Le pays, jugé moins fiable économiquement avec une dette alourdie, attirerait moins les capitaux étrangers. Et le passage à un franc plus faible que l’euro serait synonyme de fonte — en valeur — des dépôts dans les banques françaises. Comme lors de la crise argentine (lire page 3), certains Français seraient alors tentés de placer leurs avoirs à l’étranger. Enfin, la France ne serait pas à l’abri d’une attaque spéculative sur sa monnaie.

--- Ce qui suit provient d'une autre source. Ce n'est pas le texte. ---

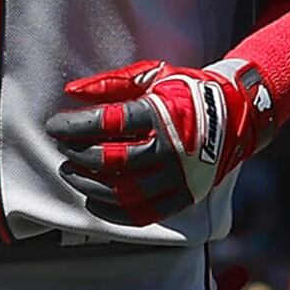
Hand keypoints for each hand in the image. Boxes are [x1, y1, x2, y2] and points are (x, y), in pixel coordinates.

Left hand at [47, 57, 274, 224]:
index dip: (74, 126)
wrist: (236, 113)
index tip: (54, 126)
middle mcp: (173, 149)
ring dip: (89, 185)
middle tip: (62, 149)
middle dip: (79, 155)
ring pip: (124, 191)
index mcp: (163, 114)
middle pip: (113, 160)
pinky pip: (142, 214)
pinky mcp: (184, 197)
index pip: (108, 123)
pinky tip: (92, 200)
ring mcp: (181, 177)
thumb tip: (70, 93)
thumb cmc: (186, 90)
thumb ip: (111, 83)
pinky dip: (112, 212)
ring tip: (71, 174)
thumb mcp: (152, 75)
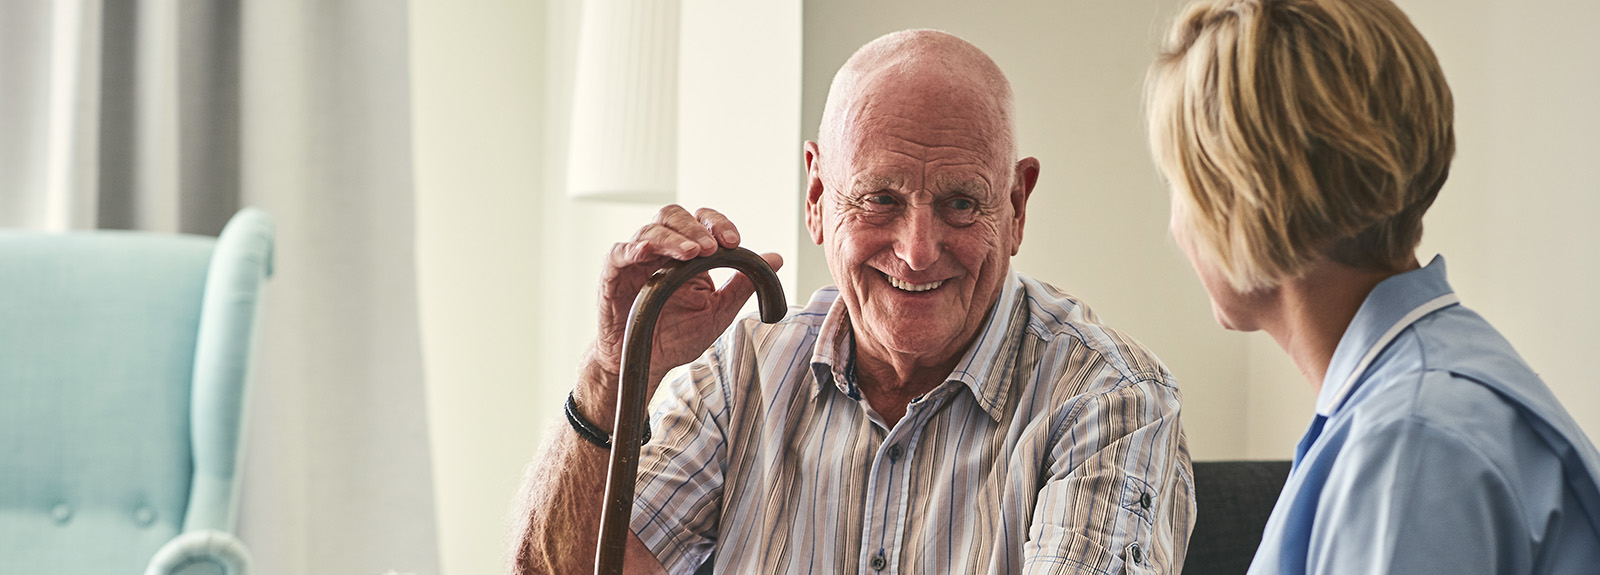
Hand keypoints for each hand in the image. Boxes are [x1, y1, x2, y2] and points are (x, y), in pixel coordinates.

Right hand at [575, 205, 782, 429]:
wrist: (645, 363)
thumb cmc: (675, 337)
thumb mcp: (717, 312)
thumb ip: (743, 284)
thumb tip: (776, 259)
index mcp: (686, 255)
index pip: (702, 223)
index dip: (718, 224)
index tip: (734, 241)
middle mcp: (661, 251)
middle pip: (674, 216)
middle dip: (696, 227)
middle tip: (712, 246)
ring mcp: (636, 260)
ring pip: (651, 230)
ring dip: (673, 238)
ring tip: (692, 253)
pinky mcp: (613, 275)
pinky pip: (619, 252)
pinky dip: (634, 248)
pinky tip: (648, 253)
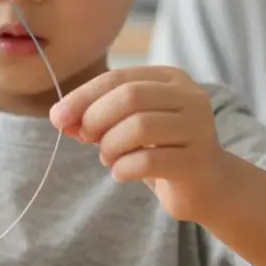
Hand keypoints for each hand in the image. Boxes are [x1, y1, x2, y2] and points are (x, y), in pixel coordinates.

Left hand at [49, 66, 229, 221]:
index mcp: (171, 79)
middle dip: (96, 118)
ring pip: (139, 127)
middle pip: (130, 97)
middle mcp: (191, 97)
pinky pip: (148, 161)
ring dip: (110, 146)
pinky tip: (120, 173)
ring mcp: (198, 129)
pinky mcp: (197, 162)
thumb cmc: (161, 150)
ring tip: (108, 158)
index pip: (118, 78)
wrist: (207, 186)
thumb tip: (60, 117)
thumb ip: (98, 116)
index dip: (82, 97)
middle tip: (86, 139)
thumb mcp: (128, 125)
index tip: (58, 118)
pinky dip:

Les ménages en première ligne

Avec des biens importés qui tireraient tous les prix vers le haut, le franc entraînerait un choc inflationniste « de 4 à 5 % dans l’Hexagone », prédit Henri Sterdyniak. Il faudrait alors convaincre les Français « d’accepter une situation de guerre avec perte de pouvoir d’achat et renonciation à l’achat de biens étrangers ». Fragilisées, les banques réduiraient leurs crédits aux entreprises et aux particuliers. Et à des taux d’intérêt beaucoup plus élevés puisqu’ils sont corrélés aux emprunts d’Etat.

Pas de sortie mais une refonte de l’euro

« Beaucoup d’économistes s’accordent sur le fait que l’euro n’a pas été un immense succès, mais le quitter serait une folie », résume Jean-Hervé Lorenzi, le président du Cercle des économistes. Selon Henri Sterdyniak, la question est tranchée : « Sortir, c’est un risque épouvantable qu’un pays comme la France, qui n’est pas dans une situation tragique, ne peut pas prendre. » Jézabel Couppey-Soubeyran plaide pour un maintien dans l’euro assorti « de choix institutionnels majeurs : création d’un budget et d’un impôt européen ». Bref, plus de fédéralisme.